All landlords and tenants would be wise to take note of a Court of Appeal case in which a commercial tenant lost a valuable opportunity to exercise a break clause due to its failure to follow to the letter the formalities prescribed by the lease.
The lease dictated that the break clause could only be exercised on service of a notice which expressly stated that it was given under Section 24(2) of the Landlord and Tenant Act 1954. It was not disputed that the notice given, whilst compliant with the lease in every other respect, did not include that precise form of words.
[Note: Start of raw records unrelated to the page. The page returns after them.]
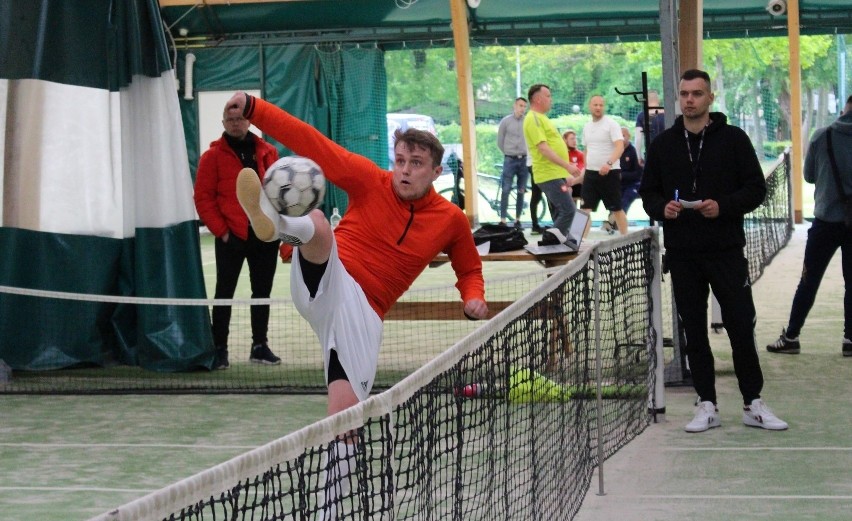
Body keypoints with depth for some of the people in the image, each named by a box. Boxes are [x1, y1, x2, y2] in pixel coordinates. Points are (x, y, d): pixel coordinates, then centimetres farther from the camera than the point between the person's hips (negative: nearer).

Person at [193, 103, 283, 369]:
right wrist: (220, 230, -10)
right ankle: (219, 349, 8)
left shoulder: (267, 153, 6)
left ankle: (260, 345, 22)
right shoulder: (213, 156, -2)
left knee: (262, 291, 11)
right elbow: (203, 198, -4)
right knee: (225, 293, 2)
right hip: (231, 237, -3)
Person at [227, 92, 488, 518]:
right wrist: (253, 108, -15)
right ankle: (273, 222, -69)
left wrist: (474, 298, 1)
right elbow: (311, 143, -4)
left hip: (362, 315, 2)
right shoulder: (371, 182, 2)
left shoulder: (451, 219, 8)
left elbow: (469, 268, 25)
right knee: (317, 224, -34)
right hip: (325, 285, -1)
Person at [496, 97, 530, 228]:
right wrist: (509, 153, 8)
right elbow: (500, 142, 4)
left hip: (524, 160, 2)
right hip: (510, 160, -2)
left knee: (521, 192, 5)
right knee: (505, 191, -6)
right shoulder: (505, 121, -2)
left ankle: (518, 220, 12)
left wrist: (524, 154, 6)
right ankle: (503, 220, -5)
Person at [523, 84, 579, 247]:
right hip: (550, 176, -10)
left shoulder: (541, 118, 20)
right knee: (568, 210, -16)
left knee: (560, 214, 11)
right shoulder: (534, 119, -12)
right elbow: (543, 148, -21)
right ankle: (550, 241, -17)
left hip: (556, 174, 10)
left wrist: (566, 174, 23)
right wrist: (567, 165, -25)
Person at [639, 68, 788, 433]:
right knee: (694, 331, 6)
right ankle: (707, 406, 14)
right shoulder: (662, 144, 8)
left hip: (727, 251, -2)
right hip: (682, 254, 3)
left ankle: (753, 404, 11)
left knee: (742, 327, 0)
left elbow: (756, 189, -2)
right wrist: (662, 209, -9)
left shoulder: (733, 139, 0)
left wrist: (723, 206, -18)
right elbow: (648, 193, 13)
A judge nevertheless accepted that the notice was valid in that the tenant’s failure to use ‘the magic words’ had made ‘no difference at all’. The judge found that it would not be sensible to ‘adhere slavishly’ to a formal requirement of the lease which could not be viewed as mandatory in the circumstances.
However, in reversing that decision, the Court noted that the use of the word ‘must’ in the relevant clause was ‘emphatic and imperative’ and that it ’left no room for the notion of substantial compliance’. The issue of whether the requirement had been complied with had to be answered either ‘yes’ or ‘no’ and ‘almost’ was not good enough.
The Court acknowledged that its ruling represented a ‘harsh result’ for the tenant, but observed, “The clear moral is: if you want to avoid expensive litigation, and the possible loss of a valuable right to break, you must pay close attention to all the requirements of the clause, including the formal requirements, and follow them precisely.”